In addition, there is a big problem that it is difficult to perform the rehabilitation in the same day because all these methods take the feature extraction from several weeks to several months by machine learning.
    Our study aims to construct a novel neurorehabilitation system to extract motor intention more easily and quickly by only focusing the amplitude increase/decrease by means of Fuzzy Template Matching (FTM).  This way, we are free to frequency and oscillatory factors such as ERS/ERD.  Here we report the development of such novel rehabilitation system for the lower limb movement, including a method of learning FTM, the mechanism of device, control design, the system setup. The consequence of the operation and verification of the rehabilitation system by measuring real human brain activity.  

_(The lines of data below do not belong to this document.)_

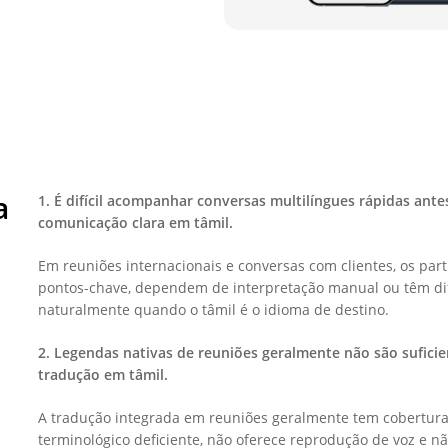
a
1. É difícil acompanhar conversas multilíngues rápidas an
comunicação clara em tâmil.
Em reuniões internacionais e conversas com clientes, os pa
pontos-chave, dependem de interpretação manual ou têm di
naturalmente quando o tâmil é o idioma de destino.
2. Legendas nativas de reuniões geralmente não são suficie
tradução em tâmil.
A tradução integrada em reuniões geralmente tem cobertura l
terminológico deficiente, não oferece reprodução de voz e 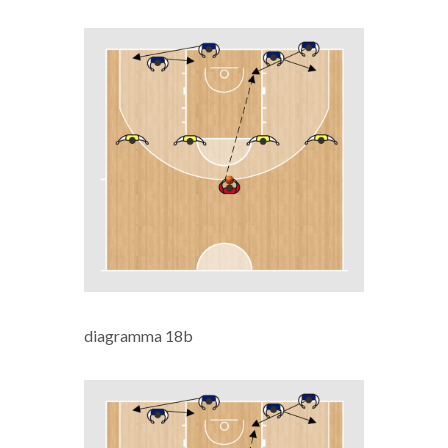
diagramma 18b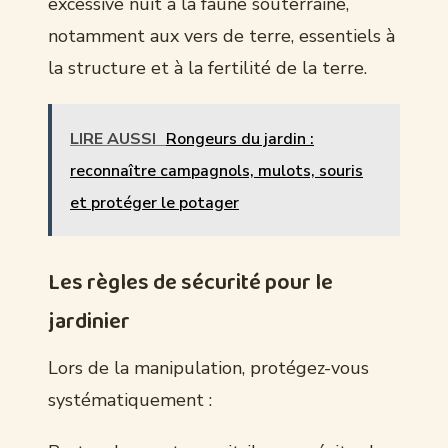
excessive nuit à la faune souterraine,
notamment aux vers de terre, essentiels à
la structure et à la fertilité de la terre.
LIRE AUSSI
Rongeurs du jardin :
reconnaître campagnols, mulots, souris
et protéger le potager
Les règles de sécurité pour le
jardinier
Lors de la manipulation, protégez-vous
systématiquement :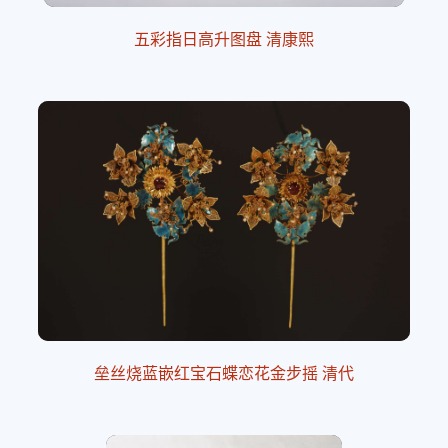
五彩指日高升图盘 清康熙
垒丝烧蓝嵌红宝石蝶恋花金步摇 清代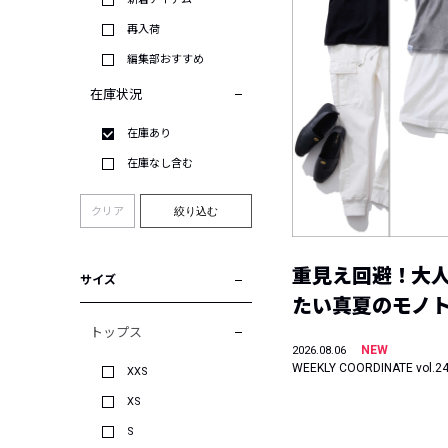
再入荷
編集部おすすめ
在庫状況
在庫あり
在庫なし含む
クリア
絞り込む
重見え回避！大
サイズ
たい真夏のモノ
トップス
NEW
2026.08.06
WEEKLY COORDINATE vol.2
XXS
XS
S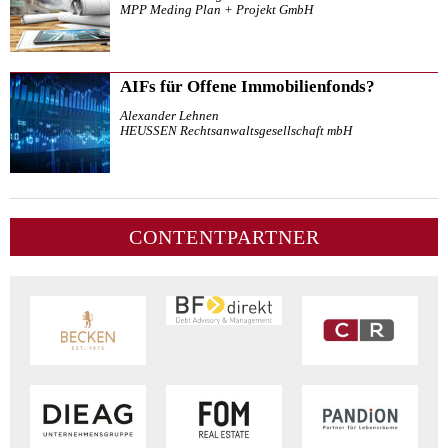
MPP Meding Plan + Projekt GmbH
AIFs für Offene Immobilienfonds?
Alexander Lehnen
HEUSSEN Rechtsanwaltsgesellschaft mbH
CONTENTPARTNER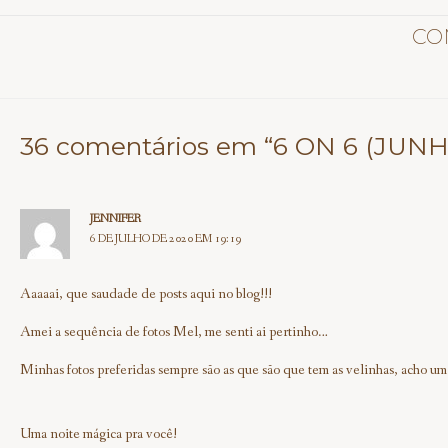
CO
36 comentários em “6 ON 6 (JUNH
JENNIFER
6 DE JULHO DE 2020 EM 19:19
Aaaaai, que saudade de posts aqui no blog!!!
Amei a sequência de fotos Mel, me senti ai pertinho…
Minhas fotos preferidas sempre são as que são que tem as velinhas, acho u
Uma noite mágica pra você!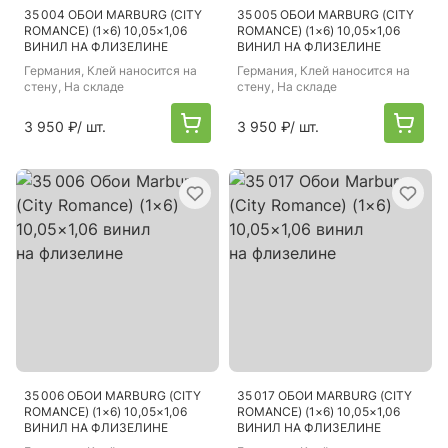
35 004 ОБОИ MARBURG (CITY
35 005 ОБОИ MARBURG (CITY
ROMANCE) (1×6) 10,05×1,06
ROMANCE) (1×6) 10,05×1,06
ВИНИЛ НА ФЛИЗЕЛИНЕ
ВИНИЛ НА ФЛИЗЕЛИНЕ
Германия
, Клей наносится на
Германия
, Клей наносится на
стену, На складе
стену, На складе
3 950 ₽
/ шт.
3 950 ₽
/ шт.
35 006 ОБОИ MARBURG (CITY
35 017 ОБОИ MARBURG (CITY
ROMANCE) (1×6) 10,05×1,06
ROMANCE) (1×6) 10,05×1,06
ВИНИЛ НА ФЛИЗЕЛИНЕ
ВИНИЛ НА ФЛИЗЕЛИНЕ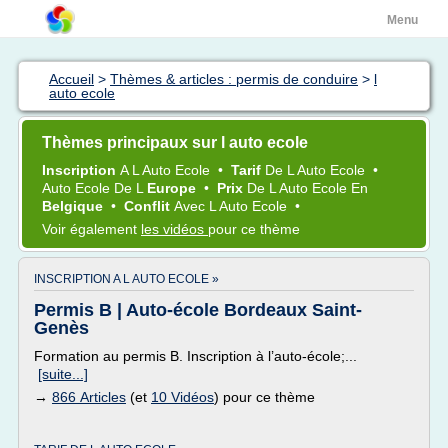
Menu
Accueil
>
Thèmes & articles : permis de conduire
>
l
auto ecole
Thèmes principaux sur l auto ecole
Inscription
A L
Auto Ecole
•
Tarif
De L
Auto Ecole
•
Auto Ecole
De L
Europe
•
Prix
De L
Auto Ecole
En
Belgique
•
Conflit
Avec L
Auto Ecole
•
Voir également
les vidéos
pour ce thème
INSCRIPTION A L AUTO ECOLE »
Permis B | Auto-école Bordeaux Saint-
Genès
Formation au permis B. Inscription à l’auto-école;...
[suite...]
→
866 Articles
(et
10 Vidéos
) pour ce thème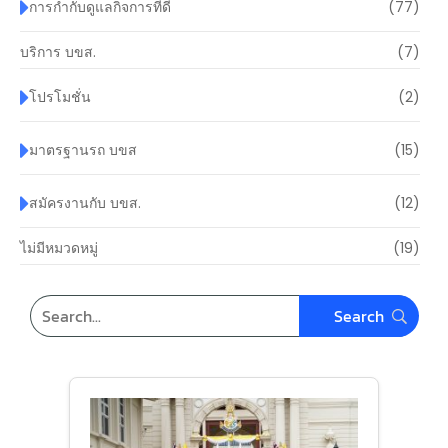
การกำกับดูแลกิจการที่ดี
(77)
บริการ บขส.
(7)
โปรโมชั่น
(2)
มาตรฐานรถ บขส
(15)
สมัครงานกับ บขส.
(12)
ไม่มีหมวดหมู่
(19)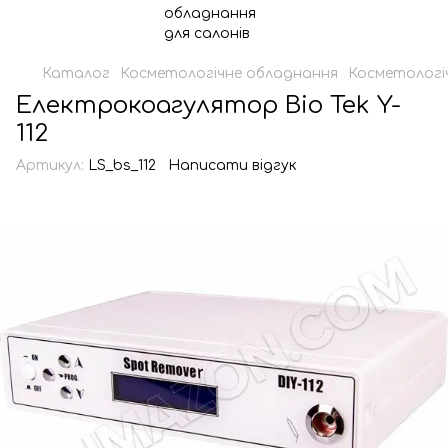
Каталог
Косметологічне обладнання
Косметологі
Електрокоагулятор Bio Tek Y-
112
Артикул:
LS_bs_112
Написати відгук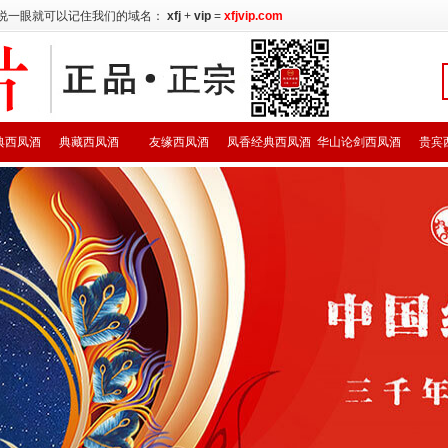
说一眼就可以记住我们的域名：
xfj
+
vip
=
xfjvip.com
典西凤酒
典藏西凤酒
友缘西凤酒
凤香经典西凤酒
华山论剑西凤酒
贵宾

2. Learning Fuzzy Template Matching(L-FTM)     

2.1 About L-FTM      

For this study, Learning-type-Fuzzy Template Matching (LFTM) was used to classify the EEG feature [16] [17]. In conventional fuzzy template matching [18] [19], templates are constructed using the position of peak of the membership functions. while in our developed BCI, the template was constructed of the fuzzy labels of“ high ”and“ low”for the input values in an antecedent clause of a fuzzy rule. Owing to the peculiarity of fuzzy reasoning, rules (templates) can be consisted of various types of inputs. In this case, 216 rules are constructed when the number of inputs is 16 and the number of fuzzy labels is 2, as shown in Figure 1.